Readymade AI favored by early adopters
Businesses are using readymade artificial intelligence capabilities as a first step in embracing the new technology, according to Deloitte Insights’ “State of AI in the Enterprise“.
Additionally, the survey shows AI is producing varying levels of ROI among users, with healthcare and fiscal functions yielding the least.
Most everyday users of AI currently access the technology – or rather, its results – via the functionality built into their existing ERP systems, with Salesforce’s Einstein and SAP’s Leonardo namechecked by many respondents.
The executives surveyed by Deloitte Insights were mostly positive about the benefits artificial intelligence could offer, although each of the survey’s findings should be considered as indicative of attitudes among early adopters, rather than of businesses in general. Deloitte stated:
“All survey respondents can be considered early adopters when compared with their counterparts in an average company. All of the respondents’ companies have implemented at least one cognitive prototype or full-scale implementation. In addition, 75 percent of respondents say they have an “excellent” understanding of AI or are experts.”
The survey elucidated the semantic differences among the acronym smorgasbord of AI, machine learning (ML), cognitive learning, deep learning, and so forth, but concentrating on practical takeaways for organizations and decision-makers considering adopting AI – or cognitive technologies – in the workplace.
Companies are additionally developing their own AI functions with partners, using open source and crowdsourced resources, with only eight percent stating they were experiencing a critical shortage of trained (or train-able) workforce.
Google, Amazon and the large cloud providers are currently in competition with one another to capture enterprises hoping to leverage AI.
The cloud giants are keen to offer services which abstract away the AI underpinnings, presenting paths to services which don’t necessarily need a deep understanding of the particular requirements of AI to leverage the resulting output.
This approach is apparently paying off, as, among Deloitte’s early adopters, this form of using AI was ranked second most popular as the routes to the technology.
Education and the public sector were the areas least likely to be investing in AI at present, whereas engineering and production environments were gaining the best results from relatively small investments in time and resources.
While public sectors across the world vary, the one criticism leveled against most (although it is a slur on most large bureaucracies) is that internal processes can be improved.
Of the executives who responded, more were using AI to change internal processes this year than last (36 percent in 2017 and 42 percent in 2018).
Fewer, in turn, were leveraging the emerging technology to develop new products or revolutionize their market (27 percent, down from 32 percent). AI among early adopters, therefore, is settling – at least for now – into a more consolidatory position.

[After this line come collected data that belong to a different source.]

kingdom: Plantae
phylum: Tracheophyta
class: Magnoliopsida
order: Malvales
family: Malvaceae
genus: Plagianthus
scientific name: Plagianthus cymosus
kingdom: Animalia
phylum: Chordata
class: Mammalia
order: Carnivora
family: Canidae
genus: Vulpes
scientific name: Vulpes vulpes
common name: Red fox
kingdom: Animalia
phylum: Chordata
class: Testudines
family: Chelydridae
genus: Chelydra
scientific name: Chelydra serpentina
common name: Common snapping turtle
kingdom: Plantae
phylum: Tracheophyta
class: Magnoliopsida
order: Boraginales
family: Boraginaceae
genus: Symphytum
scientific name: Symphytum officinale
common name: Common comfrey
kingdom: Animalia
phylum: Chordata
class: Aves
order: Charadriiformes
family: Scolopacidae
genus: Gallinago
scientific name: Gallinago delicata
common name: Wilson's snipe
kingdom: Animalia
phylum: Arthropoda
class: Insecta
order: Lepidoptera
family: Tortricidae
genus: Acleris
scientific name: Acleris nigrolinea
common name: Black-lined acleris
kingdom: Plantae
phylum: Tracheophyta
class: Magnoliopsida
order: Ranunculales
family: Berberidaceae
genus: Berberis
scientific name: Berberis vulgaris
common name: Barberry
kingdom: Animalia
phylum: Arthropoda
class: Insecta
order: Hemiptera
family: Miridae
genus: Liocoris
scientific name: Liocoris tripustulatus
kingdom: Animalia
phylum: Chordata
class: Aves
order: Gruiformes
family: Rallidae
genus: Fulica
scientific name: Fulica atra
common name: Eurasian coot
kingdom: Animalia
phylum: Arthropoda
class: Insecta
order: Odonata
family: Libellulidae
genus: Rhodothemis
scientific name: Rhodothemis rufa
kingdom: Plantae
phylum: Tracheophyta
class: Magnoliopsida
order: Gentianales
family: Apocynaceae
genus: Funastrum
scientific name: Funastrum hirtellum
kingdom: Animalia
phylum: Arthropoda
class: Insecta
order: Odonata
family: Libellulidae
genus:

New tech’s impact on the means of production is felt in the industrial internet of things, and AI’s success in this sector may be due to the need to process the enormous amounts of data which such deployments can produce.
Medical and healthcare companies and organizations were reported as being reluctant to deploy AI’s results – perhaps due to the need for legislative and regulatory oversight in that particular field.
Deployments were confined in large part to research and lab environments, although early indicators have shown that prognostic routines are highly accurate, albeit in controlled environments.
Doomsayers’ worries of mass unemployment because of AI-driven robots in the workplace will probably never be assuaged, but the survey’s respondents’ attitudes may bring at least some comfort: only 24 percent were hoping to “reduce headcount through automation” through AI.
Cybersecurity in AI was the highest ranking concern about the new technology, with respondents aware that especially during the learning phases of AI deployment, the potential results of algorithms being shown rogue data among kosher, could be dangerous.